38      Partant, les éléments avancés par la Hongrie ne permettent pas de considérer que l’inscription dans la base de données E-Bacchus de l’appellation d’origine protégée « Vinohradnícka oblasť Tokaj » a produit des effets juridiques.

39      Au vu de ce qui précède, le recours en annulation introduit par la Hongrie est irrecevable.

 Sur les dépens

40      Aux termes de l’article 87, paragraphe 2, du règlement de procédure, toute partie qui succombe est condamnée aux dépens, s’il est conclu en ce sens. La Hongrie ayant succombé, il y a lieu de la condamner aux dépens, conformément aux conclusions de la Commission.
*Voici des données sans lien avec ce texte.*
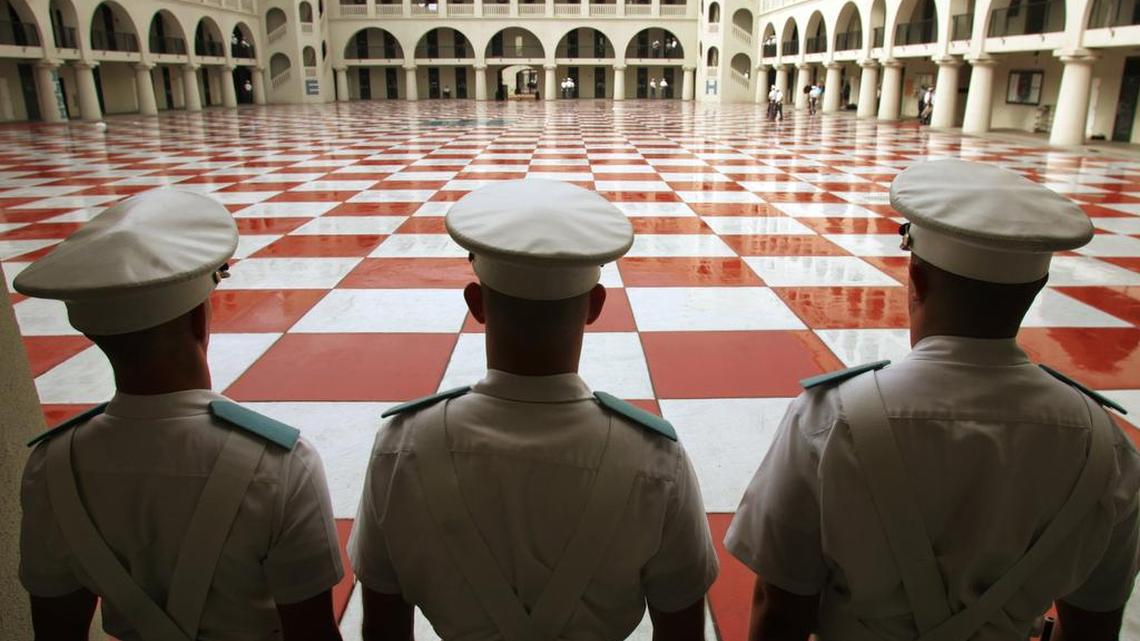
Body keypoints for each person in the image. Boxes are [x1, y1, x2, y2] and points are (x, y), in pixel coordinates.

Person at [726, 160, 1140, 641]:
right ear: (1038, 288)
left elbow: (779, 607)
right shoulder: (1106, 447)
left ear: (916, 279)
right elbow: (1095, 622)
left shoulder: (830, 418)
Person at [349, 179, 719, 641]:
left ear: (476, 304)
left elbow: (383, 627)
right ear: (595, 306)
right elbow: (682, 628)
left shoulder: (400, 448)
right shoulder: (656, 460)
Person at [15, 189, 345, 641]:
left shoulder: (51, 466)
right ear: (199, 320)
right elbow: (313, 632)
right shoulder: (280, 463)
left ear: (93, 332)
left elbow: (56, 628)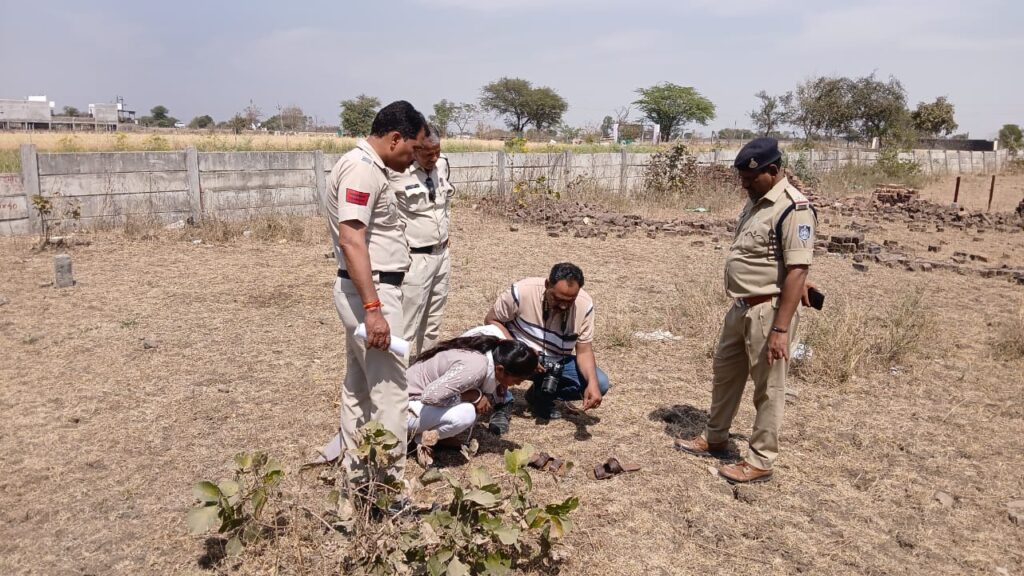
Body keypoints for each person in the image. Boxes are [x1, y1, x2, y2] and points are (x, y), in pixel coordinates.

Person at [674, 137, 818, 484]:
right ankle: (716, 436)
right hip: (741, 307)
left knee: (768, 387)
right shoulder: (757, 202)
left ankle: (760, 460)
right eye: (741, 178)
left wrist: (781, 330)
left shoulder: (794, 207)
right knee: (726, 373)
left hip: (769, 312)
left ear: (772, 170)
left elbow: (798, 269)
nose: (744, 185)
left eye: (750, 179)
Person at [322, 101, 428, 481]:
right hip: (373, 293)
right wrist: (373, 307)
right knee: (390, 395)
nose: (414, 158)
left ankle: (358, 481)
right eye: (413, 148)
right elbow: (352, 239)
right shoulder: (362, 170)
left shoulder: (369, 167)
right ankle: (387, 491)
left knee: (359, 390)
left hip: (372, 291)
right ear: (395, 138)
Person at [483, 262, 610, 433]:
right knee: (491, 357)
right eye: (557, 299)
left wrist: (592, 384)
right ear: (547, 285)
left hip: (556, 362)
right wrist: (520, 350)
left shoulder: (585, 305)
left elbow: (584, 350)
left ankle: (538, 396)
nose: (564, 306)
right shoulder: (521, 291)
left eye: (569, 301)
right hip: (519, 356)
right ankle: (502, 404)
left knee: (601, 382)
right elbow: (491, 321)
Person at [406, 335, 538, 451]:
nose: (519, 384)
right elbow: (430, 396)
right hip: (403, 410)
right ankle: (416, 441)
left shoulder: (485, 360)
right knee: (466, 413)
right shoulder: (476, 368)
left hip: (411, 406)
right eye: (518, 379)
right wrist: (473, 396)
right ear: (500, 369)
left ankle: (427, 437)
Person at [393, 129, 455, 355]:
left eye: (437, 152)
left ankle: (425, 373)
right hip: (414, 259)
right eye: (428, 154)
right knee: (407, 323)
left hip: (441, 255)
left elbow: (442, 205)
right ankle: (399, 379)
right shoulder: (396, 171)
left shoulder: (443, 165)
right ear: (414, 150)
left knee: (432, 324)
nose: (434, 158)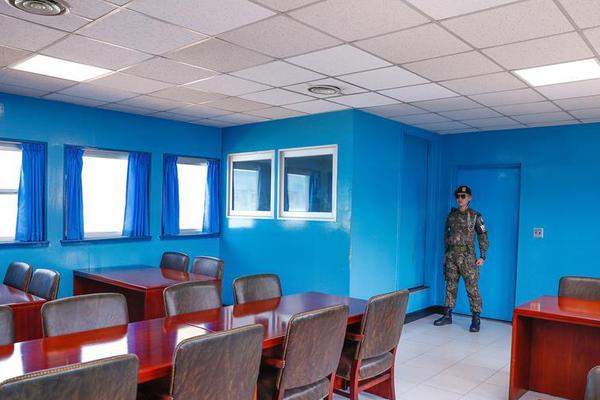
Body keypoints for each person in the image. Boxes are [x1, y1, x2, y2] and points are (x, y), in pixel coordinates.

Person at [434, 185, 489, 332]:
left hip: (467, 257)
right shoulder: (451, 216)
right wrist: (446, 255)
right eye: (458, 196)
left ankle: (476, 319)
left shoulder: (475, 216)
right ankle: (447, 315)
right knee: (450, 285)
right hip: (451, 256)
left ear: (469, 198)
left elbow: (483, 236)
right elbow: (446, 236)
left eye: (463, 196)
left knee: (472, 287)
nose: (460, 199)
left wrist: (483, 255)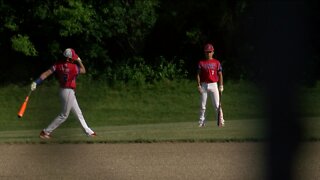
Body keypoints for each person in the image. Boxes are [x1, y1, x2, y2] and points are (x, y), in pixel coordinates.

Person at [31, 48, 97, 139]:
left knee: (78, 113)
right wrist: (79, 60)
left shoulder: (58, 64)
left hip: (63, 90)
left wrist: (36, 82)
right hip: (68, 91)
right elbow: (83, 70)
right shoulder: (73, 67)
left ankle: (89, 132)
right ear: (70, 58)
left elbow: (46, 74)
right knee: (64, 115)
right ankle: (45, 132)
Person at [196, 43, 224, 127]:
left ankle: (221, 121)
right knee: (202, 105)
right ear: (205, 52)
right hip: (204, 84)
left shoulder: (216, 62)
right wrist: (198, 85)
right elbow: (198, 74)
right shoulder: (201, 62)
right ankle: (201, 122)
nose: (208, 53)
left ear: (213, 52)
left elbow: (220, 74)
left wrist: (221, 85)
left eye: (210, 52)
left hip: (214, 84)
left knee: (217, 104)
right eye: (207, 52)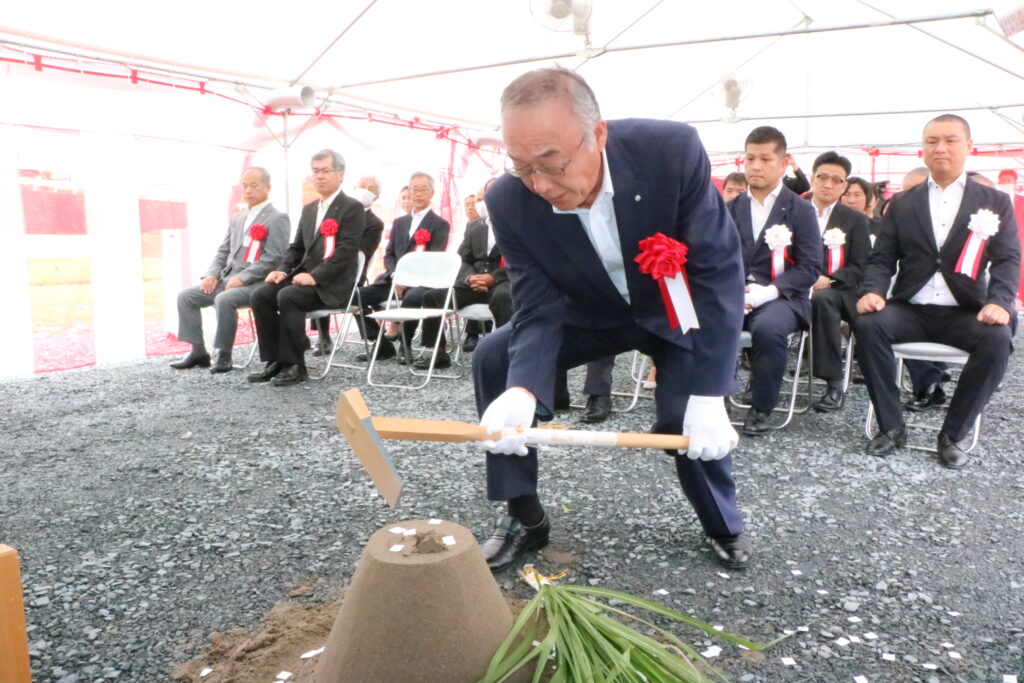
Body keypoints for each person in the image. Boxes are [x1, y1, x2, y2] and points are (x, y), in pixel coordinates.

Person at [474, 68, 750, 573]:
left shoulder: (670, 152)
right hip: (590, 312)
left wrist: (713, 390)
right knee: (496, 357)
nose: (539, 184)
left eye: (551, 163)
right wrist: (522, 390)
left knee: (686, 417)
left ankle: (722, 521)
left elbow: (718, 271)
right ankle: (523, 516)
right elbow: (536, 303)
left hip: (673, 310)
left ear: (597, 133)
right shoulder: (508, 200)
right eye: (521, 166)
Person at [855, 114, 1020, 468]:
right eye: (932, 141)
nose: (940, 148)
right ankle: (890, 427)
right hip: (911, 308)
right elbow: (881, 258)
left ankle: (953, 434)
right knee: (868, 325)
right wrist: (873, 291)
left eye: (950, 140)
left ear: (968, 147)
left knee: (996, 338)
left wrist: (1000, 302)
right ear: (922, 150)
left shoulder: (995, 201)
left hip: (964, 311)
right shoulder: (902, 202)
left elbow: (1007, 259)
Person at [725, 126, 821, 435]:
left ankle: (762, 406)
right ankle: (715, 396)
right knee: (707, 319)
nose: (755, 166)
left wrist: (770, 291)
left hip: (783, 298)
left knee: (768, 329)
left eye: (765, 159)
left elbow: (810, 267)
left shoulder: (801, 210)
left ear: (783, 163)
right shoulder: (730, 208)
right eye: (750, 158)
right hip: (734, 294)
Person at [247, 149, 366, 386]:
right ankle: (275, 360)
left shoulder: (352, 208)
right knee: (261, 294)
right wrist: (282, 269)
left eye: (325, 171)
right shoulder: (310, 208)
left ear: (340, 174)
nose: (319, 176)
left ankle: (295, 364)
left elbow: (346, 251)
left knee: (289, 295)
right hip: (304, 279)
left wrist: (315, 276)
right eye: (315, 171)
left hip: (333, 284)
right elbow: (297, 247)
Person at [171, 168, 289, 373]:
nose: (248, 190)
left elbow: (274, 258)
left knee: (224, 300)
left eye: (254, 185)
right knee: (186, 297)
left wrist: (243, 278)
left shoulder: (278, 218)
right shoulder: (238, 218)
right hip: (227, 279)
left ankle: (223, 355)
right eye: (245, 186)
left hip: (256, 284)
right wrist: (212, 274)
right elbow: (223, 251)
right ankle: (199, 351)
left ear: (267, 188)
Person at [354, 172, 451, 362]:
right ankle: (380, 342)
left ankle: (406, 345)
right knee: (356, 297)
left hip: (424, 282)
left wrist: (409, 279)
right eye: (414, 189)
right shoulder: (400, 223)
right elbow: (389, 254)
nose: (418, 194)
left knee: (414, 296)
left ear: (431, 193)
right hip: (394, 281)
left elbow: (435, 258)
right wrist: (395, 275)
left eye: (423, 189)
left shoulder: (440, 224)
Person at [417, 180, 512, 369]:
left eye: (485, 197)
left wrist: (494, 278)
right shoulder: (473, 226)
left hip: (501, 281)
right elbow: (462, 258)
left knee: (504, 297)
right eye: (479, 199)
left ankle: (507, 354)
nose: (481, 203)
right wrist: (469, 278)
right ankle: (439, 352)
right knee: (432, 297)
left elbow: (521, 261)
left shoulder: (515, 224)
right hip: (474, 282)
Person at [806, 152, 872, 411]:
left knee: (822, 301)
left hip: (836, 290)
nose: (828, 184)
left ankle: (833, 383)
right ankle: (761, 380)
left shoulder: (855, 220)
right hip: (792, 285)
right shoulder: (794, 211)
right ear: (812, 179)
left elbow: (861, 265)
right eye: (822, 177)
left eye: (836, 180)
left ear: (843, 186)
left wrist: (829, 282)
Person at [312, 174, 385, 356]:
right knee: (316, 280)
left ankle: (377, 339)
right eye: (362, 185)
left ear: (376, 196)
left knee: (348, 293)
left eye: (371, 189)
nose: (365, 190)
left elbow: (362, 251)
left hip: (353, 270)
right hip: (328, 265)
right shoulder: (337, 213)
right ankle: (323, 335)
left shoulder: (375, 223)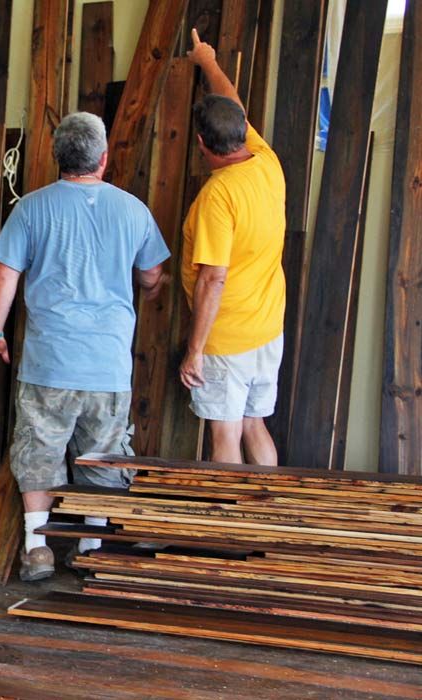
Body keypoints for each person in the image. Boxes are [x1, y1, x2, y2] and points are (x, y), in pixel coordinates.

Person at [0, 112, 171, 581]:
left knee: (38, 453)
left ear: (56, 157)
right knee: (103, 458)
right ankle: (89, 547)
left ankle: (37, 548)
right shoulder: (133, 210)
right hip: (107, 365)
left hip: (49, 362)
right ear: (103, 159)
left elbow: (6, 273)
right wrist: (149, 287)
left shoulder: (30, 209)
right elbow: (152, 274)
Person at [179, 28, 286, 466]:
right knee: (255, 425)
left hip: (227, 338)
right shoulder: (265, 160)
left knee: (224, 435)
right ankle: (265, 522)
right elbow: (234, 106)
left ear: (202, 144)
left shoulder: (218, 196)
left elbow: (213, 277)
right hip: (267, 329)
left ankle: (231, 530)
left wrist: (195, 349)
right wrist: (208, 63)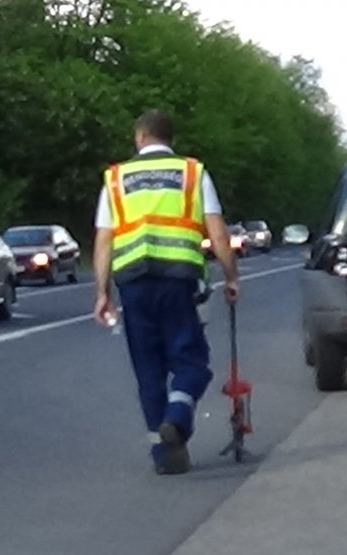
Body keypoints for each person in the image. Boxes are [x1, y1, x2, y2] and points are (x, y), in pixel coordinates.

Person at [91, 109, 241, 475]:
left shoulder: (115, 178)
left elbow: (104, 240)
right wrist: (231, 276)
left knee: (149, 371)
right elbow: (218, 232)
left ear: (139, 137)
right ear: (169, 138)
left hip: (132, 282)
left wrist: (102, 292)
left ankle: (165, 456)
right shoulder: (192, 173)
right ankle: (177, 416)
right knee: (190, 361)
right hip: (178, 279)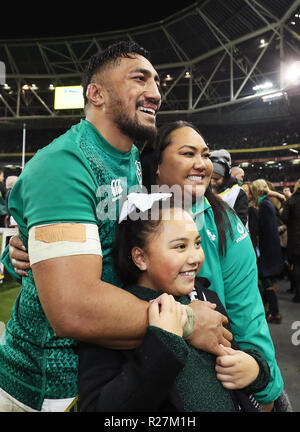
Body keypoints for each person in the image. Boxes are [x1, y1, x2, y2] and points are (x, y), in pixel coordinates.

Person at [0, 42, 231, 412]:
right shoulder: (65, 163)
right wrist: (187, 321)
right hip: (53, 382)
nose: (155, 92)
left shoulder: (133, 162)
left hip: (110, 365)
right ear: (96, 93)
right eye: (139, 79)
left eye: (156, 81)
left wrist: (26, 249)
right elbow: (73, 308)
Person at [78, 194, 270, 412]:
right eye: (180, 246)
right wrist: (162, 345)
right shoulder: (111, 317)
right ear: (140, 257)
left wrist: (254, 369)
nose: (195, 257)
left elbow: (237, 353)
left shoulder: (206, 298)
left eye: (197, 243)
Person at [140, 121, 284, 410]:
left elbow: (248, 315)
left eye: (205, 154)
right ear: (157, 165)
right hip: (144, 377)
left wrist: (264, 387)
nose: (202, 164)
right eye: (188, 153)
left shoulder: (226, 225)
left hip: (218, 381)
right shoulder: (130, 215)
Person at [251, 179, 284, 324]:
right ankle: (270, 310)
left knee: (267, 281)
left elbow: (264, 229)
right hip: (272, 248)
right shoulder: (268, 203)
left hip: (267, 249)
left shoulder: (263, 205)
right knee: (267, 280)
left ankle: (275, 312)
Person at [209, 149, 248, 226]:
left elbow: (240, 223)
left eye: (216, 179)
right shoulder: (202, 190)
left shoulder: (238, 193)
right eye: (210, 178)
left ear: (226, 177)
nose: (212, 182)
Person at [281, 179, 300, 303]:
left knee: (297, 266)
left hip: (295, 240)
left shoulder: (291, 201)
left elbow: (284, 218)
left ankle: (298, 294)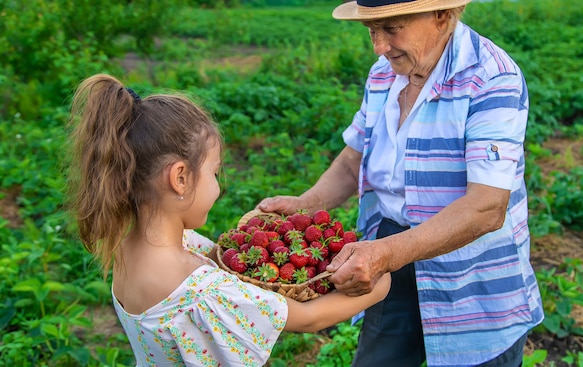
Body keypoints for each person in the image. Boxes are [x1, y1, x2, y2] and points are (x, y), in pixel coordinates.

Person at [257, 0, 544, 366]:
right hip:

41      Aux termes de l’article 87, paragraphe 4, premier alinéa, les États membres qui sont intervenus au litige supportent leurs dépens. La République slovaque supportera donc ses propres dépens.

Par ces motifs,

LE TRIBUNAL (septième chambre)

déclare et arrête :

1)      Le recours est rejeté comme irrecevable.

2)      La Hongrie supportera ses propres dépens ainsi que ceux exposés par la Commission européenne.

3)      La République slovaque supportera ses propres dépens.

Dittrich

Wiszniewska-Białecka

Prek

Ainsi prononcé en audience publique à Luxembourg, le 8 novembre 2012.

Signatures


* Langue de procédure : le hongrois.